Because of the characteristics of life insurance investments, someone with a low risk tolerance, by standard definition, might assume that insurance is where they should store all their assets. Someone with a high risk tolerance, by standard definition, might hurriedly remove insurance from their investment options altogether.

I’d argue that anyone willing to invest or allocate assets based entirely on someone else, failing to accept the responsibility of educating themselves as much as possible about the opportunity, has an incredibly high tolerance for risk. The characteristics of the opportunity itself don’t matter. The act of relinquishing control to another person or entity or government body for financial decision-making is nothing but risk.

Mark used to define himself as highly risk tolerant. But he’s actually one of the most risk intolerant people I’ve ever known. He relies on himself exclusively for making financial decisions. He educates himself on opportunities to a level rarely seen outside financial professionals. He leverages the expertise of trusted financial professionals to improve his own education. He understands what he’s trying to achieve with every investment he makes, and aligns his expectations and future decisions accordingly. He is well diversified and carries many non-correlated assets. He has also now removed everything Wall Street-related from his portfolio.

Mark understands what his cash value whole life policy is capable of more than most. Rather than his bank savings and consumer lines of credit, Mark utilized policy loans to fund significant investments in financial assets. But perhaps more importantly, he utilized these loans to make significant investments in himself.

For years, Mark had a goal of retiring early with a specific number of dollars to live on. Over the last few, however, he realized that beaches and mai tais weren’t actually components of the lifestyle he wanted. He realized that full retirement wasn’t what he wanted. He wanted to continue working, but on his own terms and in an entirely different capacity. He also wanted to leave something behind.

Last year Mark took four months of reduced working time to focus on developing an entirely new skill set he plans to use as he partially, and permanently, scales back his current career. He paid for classes, education, travel, and living expenses with a life insurance loan.

Mark has eliminated much of the emotional turmoil that most Americans deal with. Unlike most, he does not trade his time for money.
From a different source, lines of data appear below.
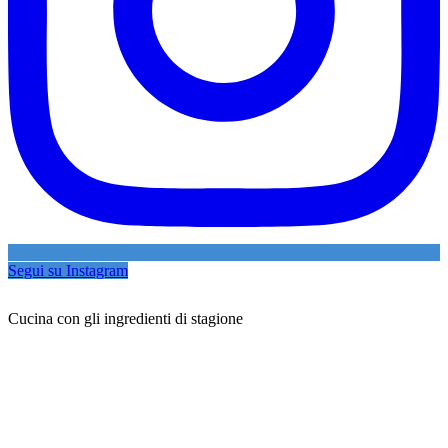
Segui su Instagram
Cucina con gli ingredienti di stagione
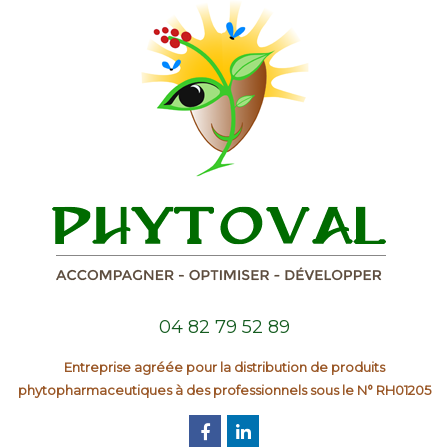
04 82 79 52 89
Entreprise agréée pour la distribution de produits
phytopharmaceutiques à des professionnels sous le N° RH01205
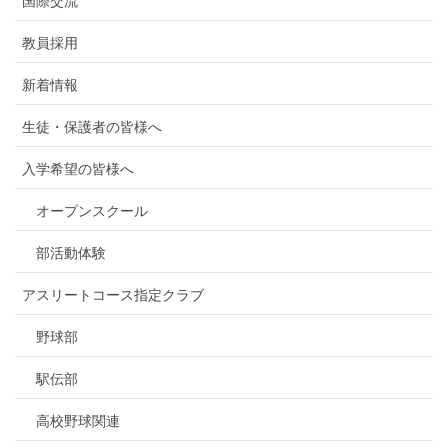
国際交流
教員採用
新着情報
生徒・保護者の皆様へ
入学希望の皆様へ
オープンスクール
部活動体験
アスリートコース指定クラブ
野球部
駅伝部
高校野球関連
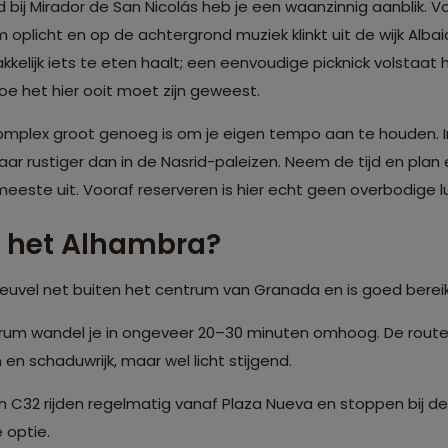
d bij Mirador de San Nicolás heb je een waanzinnig aanblik. 
plicht en op de achtergrond muziek klinkt uit de wijk Alba
akkelijk iets te eten haalt; een eenvoudige picknick volstaat h
oe het hier ooit moet zijn geweest.
 complex groot genoeg is om je eigen tempo aan te houden. I
ar rustiger dan in de Nasrid-paleizen. Neem de tijd en plan
meeste uit. Vooraf reserveren is hier echt geen overbodige l
j het Alhambra?
heuvel net buiten het centrum van
Granada
en is goed berei
rum wandel je in ongeveer 20–30 minuten omhoog. De route 
en schaduwrijk, maar wel licht stijgend.
 C32 rijden regelmatig vanaf Plaza Nueva en stoppen bij de
 optie.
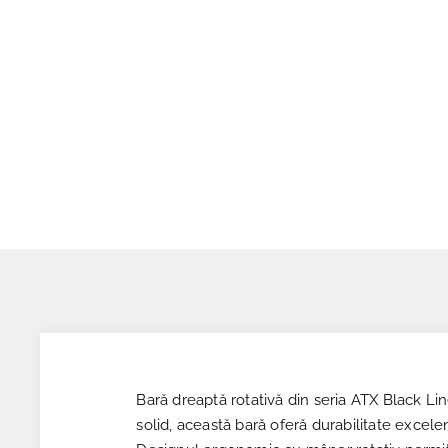
Bară dreaptă rotativă din seria ATX Black Line
solid, această bară oferă durabilitate excelen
He doesn’t suffer through the work day with frustration and anxiety, pack away savings into poorly-chosen and misunderstood retirement accounts on the hope it will work out in the end, or worry about overwhelming credit card balances.

Mark’s money – his insurance foundation and the financial portfolio that sits on top of it – work for Mark.

Most people don’t realize how simple this kind of financial wellbeing is. Whether it’s choosing to focus on immediate barriers or failing to recognize that money isn’t just a long-term game or a short-term game, we continue willingly (and even eagerly in many instances) to hide ourselves from financial opportunity.

Mark’s case isn’t unique. We have hundreds of clients choosing the same approach, but exploring wildly different paths.

So when we get asked by prospective clients and friends of clients about what life insurance brings to a financial portfolio, it’s like being asked to define a number that doesn’t exist.

How can one quantify the return of the ability to exit the rat race, pursue any career, change any career, not be bound to market bursts and crashes, redirect energy that used to be spent worrying about money to other endeavors, leave a legacy, establish and protect generational wealth, spend time developing meaningful relationships, contribute to our world in ways you’re proud of, sleep soundly at night, and live a more fulfilling life?

Properly structured life insurance investments are not an addition to a financial portfolio. They’re the foundation for developing assets, including yourself, in ways that can ultimately bring about significant financial return.